START Available data

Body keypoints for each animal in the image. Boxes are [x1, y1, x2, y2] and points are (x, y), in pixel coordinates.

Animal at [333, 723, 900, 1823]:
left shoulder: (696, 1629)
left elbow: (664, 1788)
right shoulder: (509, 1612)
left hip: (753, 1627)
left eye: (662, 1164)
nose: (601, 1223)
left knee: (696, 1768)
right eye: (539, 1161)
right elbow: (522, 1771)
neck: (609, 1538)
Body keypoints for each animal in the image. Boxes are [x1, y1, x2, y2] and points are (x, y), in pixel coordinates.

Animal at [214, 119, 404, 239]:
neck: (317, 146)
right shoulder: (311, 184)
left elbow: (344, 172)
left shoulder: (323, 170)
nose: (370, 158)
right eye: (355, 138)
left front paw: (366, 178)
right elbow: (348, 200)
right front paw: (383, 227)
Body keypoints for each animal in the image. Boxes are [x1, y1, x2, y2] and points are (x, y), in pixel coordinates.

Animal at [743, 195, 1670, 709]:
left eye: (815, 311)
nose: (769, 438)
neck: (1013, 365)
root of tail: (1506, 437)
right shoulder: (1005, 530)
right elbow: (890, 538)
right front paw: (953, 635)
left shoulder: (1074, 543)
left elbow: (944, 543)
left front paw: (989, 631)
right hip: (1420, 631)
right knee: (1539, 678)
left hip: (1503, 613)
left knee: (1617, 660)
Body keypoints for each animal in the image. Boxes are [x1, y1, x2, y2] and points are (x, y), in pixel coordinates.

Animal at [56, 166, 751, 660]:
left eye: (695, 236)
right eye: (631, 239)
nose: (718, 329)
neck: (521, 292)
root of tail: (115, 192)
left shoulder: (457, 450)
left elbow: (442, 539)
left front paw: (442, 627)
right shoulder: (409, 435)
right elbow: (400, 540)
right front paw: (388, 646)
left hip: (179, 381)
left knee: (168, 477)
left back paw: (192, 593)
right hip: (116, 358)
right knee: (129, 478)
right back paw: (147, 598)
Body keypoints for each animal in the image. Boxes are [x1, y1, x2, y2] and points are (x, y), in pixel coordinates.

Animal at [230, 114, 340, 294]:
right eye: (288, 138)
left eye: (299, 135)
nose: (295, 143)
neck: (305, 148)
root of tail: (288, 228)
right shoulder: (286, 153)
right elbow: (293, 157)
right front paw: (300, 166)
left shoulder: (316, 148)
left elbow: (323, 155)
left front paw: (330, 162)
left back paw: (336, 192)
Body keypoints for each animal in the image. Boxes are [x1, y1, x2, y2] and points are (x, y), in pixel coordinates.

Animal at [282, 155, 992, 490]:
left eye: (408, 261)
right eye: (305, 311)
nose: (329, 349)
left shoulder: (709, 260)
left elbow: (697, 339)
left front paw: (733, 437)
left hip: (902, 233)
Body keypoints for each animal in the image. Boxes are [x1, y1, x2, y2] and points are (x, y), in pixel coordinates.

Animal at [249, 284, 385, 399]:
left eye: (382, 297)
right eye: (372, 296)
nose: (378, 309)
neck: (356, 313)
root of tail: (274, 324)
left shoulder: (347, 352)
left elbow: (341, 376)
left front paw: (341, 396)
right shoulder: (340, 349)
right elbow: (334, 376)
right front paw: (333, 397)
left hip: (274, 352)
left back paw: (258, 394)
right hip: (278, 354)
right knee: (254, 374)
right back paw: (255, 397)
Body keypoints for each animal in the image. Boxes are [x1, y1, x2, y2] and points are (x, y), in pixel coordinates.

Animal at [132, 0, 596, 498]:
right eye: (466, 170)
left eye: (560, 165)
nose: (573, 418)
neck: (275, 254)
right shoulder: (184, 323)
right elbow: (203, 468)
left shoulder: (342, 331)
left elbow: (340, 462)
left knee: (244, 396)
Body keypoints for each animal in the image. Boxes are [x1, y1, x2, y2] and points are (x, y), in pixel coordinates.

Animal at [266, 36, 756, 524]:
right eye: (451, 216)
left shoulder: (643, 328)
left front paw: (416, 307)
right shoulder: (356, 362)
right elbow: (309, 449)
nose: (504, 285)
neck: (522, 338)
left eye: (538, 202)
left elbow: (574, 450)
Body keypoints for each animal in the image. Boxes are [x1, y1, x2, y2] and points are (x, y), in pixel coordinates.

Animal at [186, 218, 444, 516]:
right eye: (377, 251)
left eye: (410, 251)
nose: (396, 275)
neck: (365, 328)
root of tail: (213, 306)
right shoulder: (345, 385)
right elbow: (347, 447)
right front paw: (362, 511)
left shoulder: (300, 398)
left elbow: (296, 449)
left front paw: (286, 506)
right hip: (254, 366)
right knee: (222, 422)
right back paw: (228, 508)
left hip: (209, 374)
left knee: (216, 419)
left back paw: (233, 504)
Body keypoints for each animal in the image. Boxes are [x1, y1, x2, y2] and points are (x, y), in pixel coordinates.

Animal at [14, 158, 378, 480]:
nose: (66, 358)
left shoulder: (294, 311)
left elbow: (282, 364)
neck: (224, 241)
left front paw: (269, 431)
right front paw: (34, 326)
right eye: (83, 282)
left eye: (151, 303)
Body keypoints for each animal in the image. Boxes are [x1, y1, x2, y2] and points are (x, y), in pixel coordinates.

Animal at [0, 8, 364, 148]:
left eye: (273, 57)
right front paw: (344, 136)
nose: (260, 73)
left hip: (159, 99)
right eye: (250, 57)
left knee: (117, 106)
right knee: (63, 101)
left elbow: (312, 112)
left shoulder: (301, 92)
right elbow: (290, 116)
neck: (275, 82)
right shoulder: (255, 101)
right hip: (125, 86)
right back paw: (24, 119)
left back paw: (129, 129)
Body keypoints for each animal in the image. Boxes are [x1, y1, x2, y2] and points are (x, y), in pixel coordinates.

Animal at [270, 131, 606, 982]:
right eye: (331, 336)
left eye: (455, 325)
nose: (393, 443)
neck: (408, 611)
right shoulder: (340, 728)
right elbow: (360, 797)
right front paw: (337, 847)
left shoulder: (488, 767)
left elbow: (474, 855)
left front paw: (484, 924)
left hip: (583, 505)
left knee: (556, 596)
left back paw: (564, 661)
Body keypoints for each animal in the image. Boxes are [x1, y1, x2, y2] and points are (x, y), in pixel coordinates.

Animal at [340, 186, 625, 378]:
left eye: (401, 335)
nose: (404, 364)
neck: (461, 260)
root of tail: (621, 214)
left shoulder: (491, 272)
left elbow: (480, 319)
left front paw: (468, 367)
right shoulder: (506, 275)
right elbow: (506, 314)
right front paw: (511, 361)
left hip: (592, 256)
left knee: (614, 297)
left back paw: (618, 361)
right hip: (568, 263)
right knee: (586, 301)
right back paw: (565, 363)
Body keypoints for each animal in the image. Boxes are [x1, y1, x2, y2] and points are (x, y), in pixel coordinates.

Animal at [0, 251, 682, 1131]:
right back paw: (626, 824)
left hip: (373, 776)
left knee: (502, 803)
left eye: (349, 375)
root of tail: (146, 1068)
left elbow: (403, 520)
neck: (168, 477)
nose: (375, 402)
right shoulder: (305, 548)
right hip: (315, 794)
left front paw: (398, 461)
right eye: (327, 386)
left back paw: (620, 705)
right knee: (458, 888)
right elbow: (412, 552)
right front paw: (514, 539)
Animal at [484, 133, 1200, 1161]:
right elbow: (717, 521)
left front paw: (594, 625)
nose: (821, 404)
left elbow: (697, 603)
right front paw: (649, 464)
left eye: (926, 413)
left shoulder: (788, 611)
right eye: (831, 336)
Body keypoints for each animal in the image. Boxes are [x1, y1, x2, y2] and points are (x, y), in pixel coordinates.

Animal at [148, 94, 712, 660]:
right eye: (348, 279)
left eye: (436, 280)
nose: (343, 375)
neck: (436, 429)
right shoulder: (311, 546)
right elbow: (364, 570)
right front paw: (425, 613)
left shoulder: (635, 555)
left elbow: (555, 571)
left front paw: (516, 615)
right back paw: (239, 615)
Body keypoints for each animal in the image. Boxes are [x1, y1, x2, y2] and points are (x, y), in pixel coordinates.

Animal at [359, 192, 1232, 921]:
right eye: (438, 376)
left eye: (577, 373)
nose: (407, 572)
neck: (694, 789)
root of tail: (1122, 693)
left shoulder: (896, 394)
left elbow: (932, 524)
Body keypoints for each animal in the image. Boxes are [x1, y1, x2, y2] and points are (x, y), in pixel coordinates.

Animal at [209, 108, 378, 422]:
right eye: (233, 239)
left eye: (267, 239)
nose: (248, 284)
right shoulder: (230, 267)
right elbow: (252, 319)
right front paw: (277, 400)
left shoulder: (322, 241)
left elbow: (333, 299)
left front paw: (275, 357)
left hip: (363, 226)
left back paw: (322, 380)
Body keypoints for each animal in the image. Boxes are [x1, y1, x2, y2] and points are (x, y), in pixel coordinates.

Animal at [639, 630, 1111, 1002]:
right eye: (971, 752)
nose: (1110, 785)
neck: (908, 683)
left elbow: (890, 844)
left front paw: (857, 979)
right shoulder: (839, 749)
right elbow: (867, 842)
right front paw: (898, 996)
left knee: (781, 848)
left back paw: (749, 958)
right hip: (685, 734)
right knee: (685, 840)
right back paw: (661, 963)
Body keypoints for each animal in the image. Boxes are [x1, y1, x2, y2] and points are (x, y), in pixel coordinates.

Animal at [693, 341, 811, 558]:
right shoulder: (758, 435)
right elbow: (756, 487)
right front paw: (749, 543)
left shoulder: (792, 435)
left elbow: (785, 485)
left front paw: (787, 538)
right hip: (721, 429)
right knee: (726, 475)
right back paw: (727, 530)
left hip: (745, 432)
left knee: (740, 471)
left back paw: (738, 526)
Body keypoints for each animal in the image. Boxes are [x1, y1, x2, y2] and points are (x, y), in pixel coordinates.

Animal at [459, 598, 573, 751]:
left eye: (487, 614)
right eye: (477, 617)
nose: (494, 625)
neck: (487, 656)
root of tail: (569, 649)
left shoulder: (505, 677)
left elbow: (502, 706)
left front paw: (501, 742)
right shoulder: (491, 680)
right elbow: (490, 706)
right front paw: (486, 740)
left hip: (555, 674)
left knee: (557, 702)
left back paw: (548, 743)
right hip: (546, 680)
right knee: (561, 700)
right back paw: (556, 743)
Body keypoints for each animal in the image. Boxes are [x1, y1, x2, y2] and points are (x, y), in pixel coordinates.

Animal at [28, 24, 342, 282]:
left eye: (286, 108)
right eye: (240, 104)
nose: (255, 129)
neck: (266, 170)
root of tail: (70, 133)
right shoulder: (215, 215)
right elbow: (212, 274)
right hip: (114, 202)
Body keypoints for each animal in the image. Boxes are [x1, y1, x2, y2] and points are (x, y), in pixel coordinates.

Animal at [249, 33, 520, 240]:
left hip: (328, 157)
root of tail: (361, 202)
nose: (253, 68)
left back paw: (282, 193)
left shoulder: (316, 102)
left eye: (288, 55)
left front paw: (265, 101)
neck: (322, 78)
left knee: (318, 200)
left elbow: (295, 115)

END Available data

### Action item:
From the line holding "right front paw: (333, 397)" to the line holding "left shoulder: (342, 331)", inclusive, restate each line above exactly as written.

### Task output:
right front paw: (333, 397)
left hip: (274, 352)
left back paw: (258, 394)
right hip: (278, 354)
right knee: (254, 374)
right back paw: (255, 397)
Body keypoints for each animal in the image. Boxes are [x1, y1, x2, y2] and points are (x, y), in pixel coordinates.

Animal at [132, 0, 596, 498]:
right eye: (466, 170)
left eye: (560, 165)
nose: (573, 418)
neck: (275, 254)
right shoulder: (184, 323)
right elbow: (203, 468)
left shoulder: (342, 331)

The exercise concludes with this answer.